Inscrite depuis 2009 par l'UNESCO au patrimoine immatériel de l'Humanité,  la valeur juridique et la portée universelle de la Charte du Mandé est confirmée.

La charte du Manden ou charte du Mandé, charte de Kouroukan Fouga , ou encore, en langue malinké, Manden Kalikan, est un texte oral, dont l'authenticité est approuvée par la grande institution internationale ‘‘UNESCO’’. Ce texte contemporain est issu  du règne de l'empereur Soundiata Keita  qui vécut de 1190 à 1255. Ce texte  aurait été solennellement proclamée le jour de l'intronisation de Soundiata Keïta comme empereur du Mali à la fin de l'année 1222. Il n'en existerait pas de trace écrite antérieure aux années 1960. La Charte qui est décrite ci-dessous provient des travaux de Wa Kamissoko, menés dans les années 1970.
Au même titre que la Magna Carta éditée en 1215 en Angleterre, ce texte est considéré comme l'une des plus anciennes références concernant les Droits fondamentaux.
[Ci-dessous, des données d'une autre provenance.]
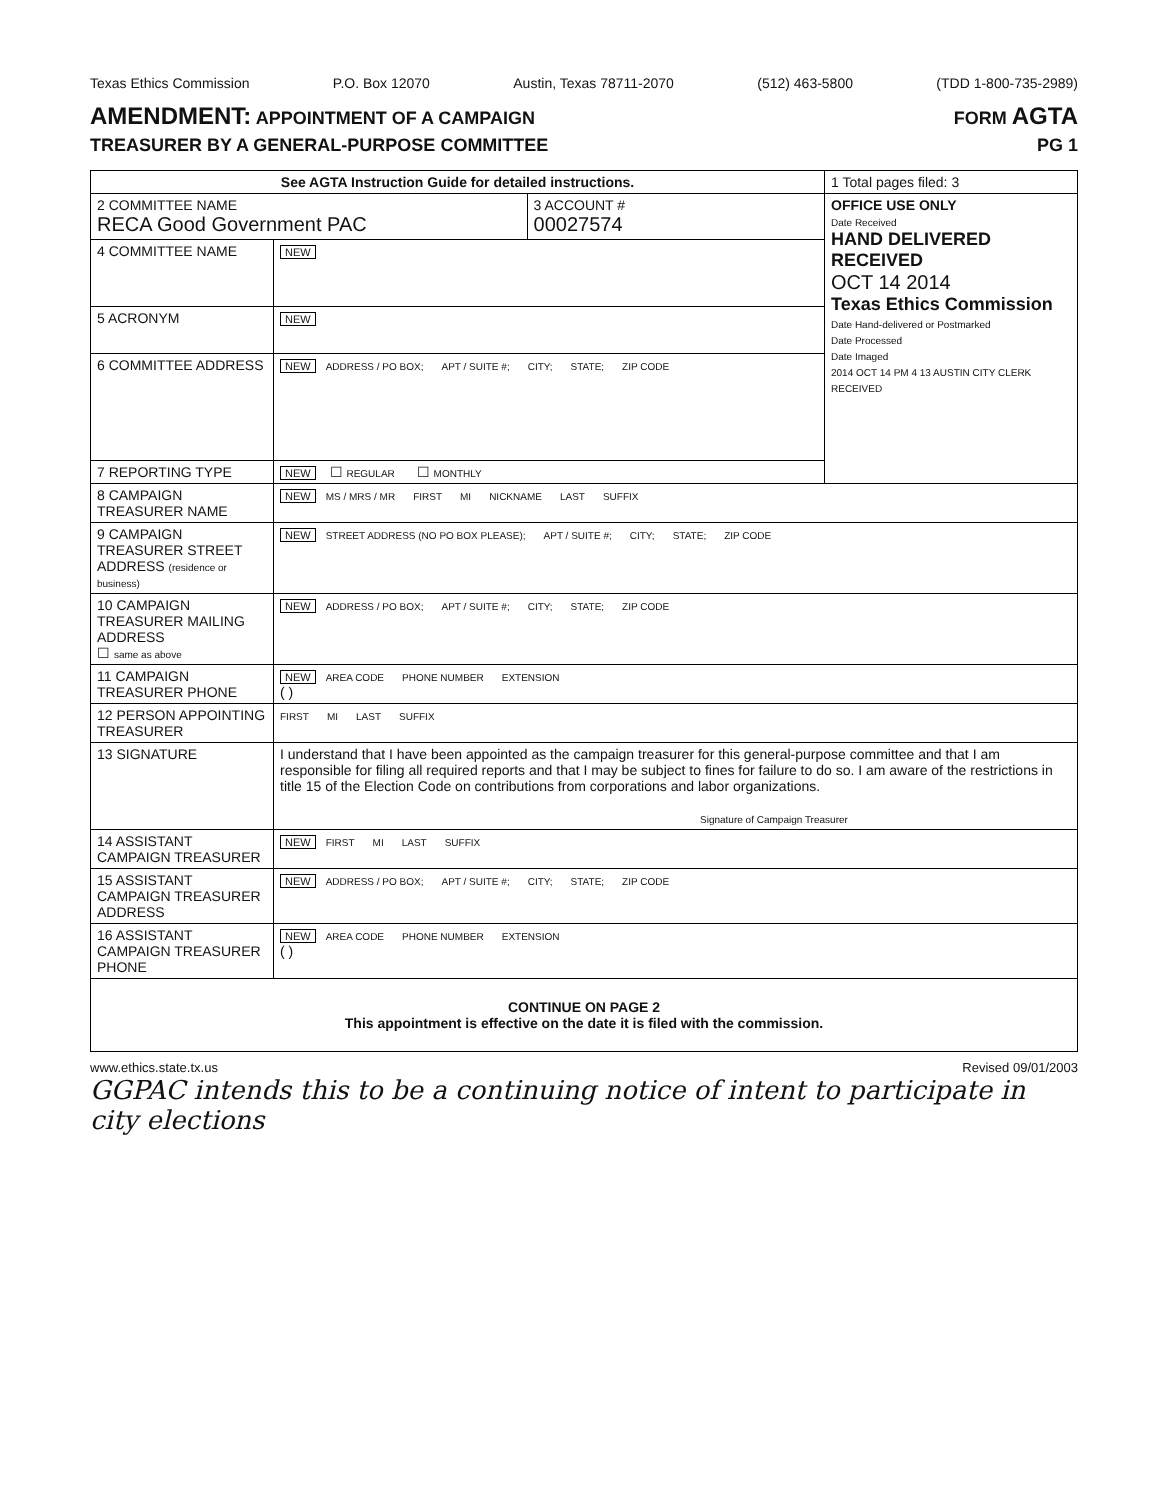Texas Ethics Commission P.O. Box 12070 Austin, Texas 78711-2070 (512) 463-5800 (TDD 1-800-735-2989)
AMENDMENT: APPOINTMENT OF A CAMPAIGN
TREASURER BY A GENERAL-PURPOSE COMMITTEE
FORM AGTA
PG 1
| See AGTA Instruction Guide for detailed instructions. | | | 1 Total pages filed: 3 |
| 2 COMMITTEE NAME RECA Good Government PAC | | 3 ACCOUNT # 00027574 | OFFICE USE ONLY Date Received HAND DELIVERED RECEIVED OCT 14 2014 Texas Ethics Commission Date Hand-delivered or Postmarked Date Processed Date Imaged 2014 OCT 14 PM 4 13 AUSTIN CITY CLERK RECEIVED |
| 4 COMMITTEE NAME | NEW | | |
| 5 ACRONYM | NEW | | |
| 6 COMMITTEE ADDRESS | NEW ADDRESS / PO BOX; APT / SUITE #; CITY; STATE; ZIP CODE | | |
| 7 REPORTING TYPE | NEW ☐ REGULAR ☐ MONTHLY | | |
| 8 CAMPAIGN TREASURER NAME | NEW MS / MRS / MR FIRST MI NICKNAME LAST SUFFIX | | |
| 9 CAMPAIGN TREASURER STREET ADDRESS (residence or business) | NEW STREET ADDRESS (NO PO BOX PLEASE); APT / SUITE #; CITY; STATE; ZIP CODE | | |
| 10 CAMPAIGN TREASURER MAILING ADDRESS ☐ same as above | NEW ADDRESS / PO BOX; APT / SUITE #; CITY; STATE; ZIP CODE | | |
| 11 CAMPAIGN TREASURER PHONE | NEW AREA CODE PHONE NUMBER EXTENSION ( ) | | |
| 12 PERSON APPOINTING TREASURER | FIRST MI LAST SUFFIX | | |
| 13 SIGNATURE | I understand that I have been appointed as the campaign treasurer for this general-purpose committee and that I am responsible for filing all required reports and that I may be subject to fines for failure to do so. I am aware of the restrictions in title 15 of the Election Code on contributions from corporations and labor organizations. Signature of Campaign Treasurer | | |
| 14 ASSISTANT CAMPAIGN TREASURER | NEW FIRST MI LAST SUFFIX | | |
| 15 ASSISTANT CAMPAIGN TREASURER ADDRESS | NEW ADDRESS / PO BOX; APT / SUITE #; CITY; STATE; ZIP CODE | | |
| 16 ASSISTANT CAMPAIGN TREASURER PHONE | NEW AREA CODE PHONE NUMBER EXTENSION ( ) | | |
| CONTINUE ON PAGE 2 This appointment is effective on the date it is filed with the commission. | | | |
www.ethics.state.tx.us Revised 09/01/2003
GGPAC intends this to be a continuing notice of intent to participate in city elections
Pour cette raison, il est inscrit depuis 2009 par l'UNESCO au patrimoine immatériel de l'Humanité. Cette reconnaissance confirme la valeur juridique et la portée universelle de la Charte du Mandé.
Oeuvre de lettrés, ce texte en forme de serment nous est connu sous forme de deux versions, l'une datée de 1222 et comportant sept chapitres, l'autre datée de 1236 et comportant quarante-quatre articles.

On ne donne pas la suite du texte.